Word for word, restate the data that follows, omitting the images.

> _Input data_:
- - - - -

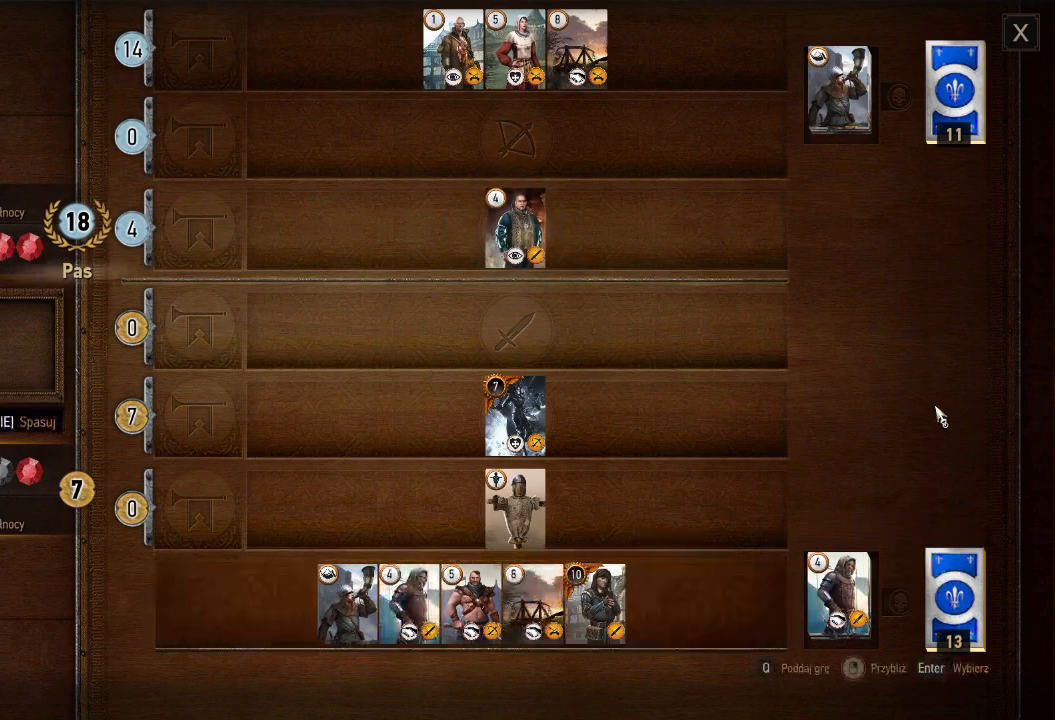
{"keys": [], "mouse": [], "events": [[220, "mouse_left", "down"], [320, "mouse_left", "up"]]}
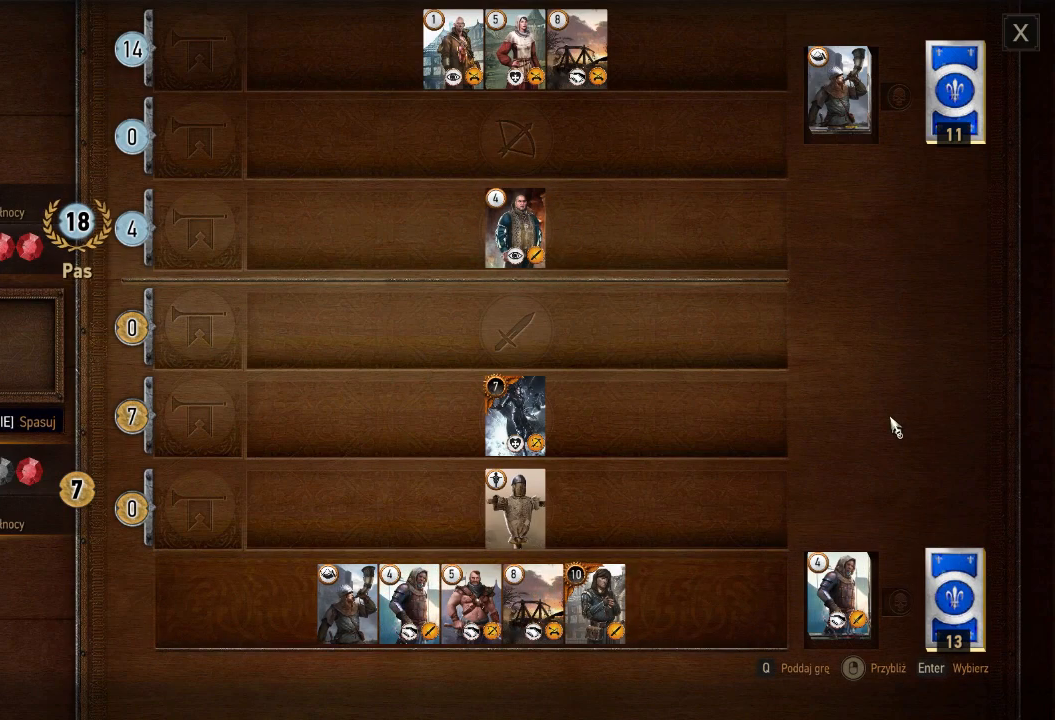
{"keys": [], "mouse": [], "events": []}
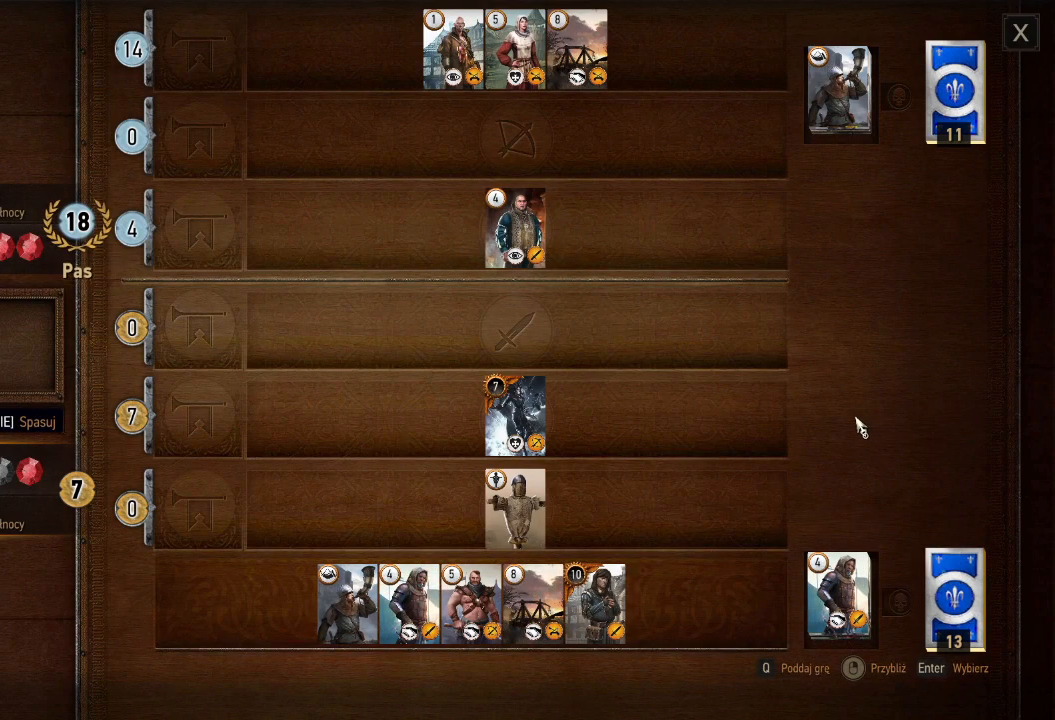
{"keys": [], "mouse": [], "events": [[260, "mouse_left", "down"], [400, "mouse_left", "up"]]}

- - - - -

> _Solution_:
{"keys": [], "mouse": [], "events": [[220, "mouse_left", "down"], [320, "mouse_left", "up"]]}
{"keys": [], "mouse": [], "events": []}
{"keys": [], "mouse": [], "events": [[260, "mouse_left", "down"], [400, "mouse_left", "up"]]}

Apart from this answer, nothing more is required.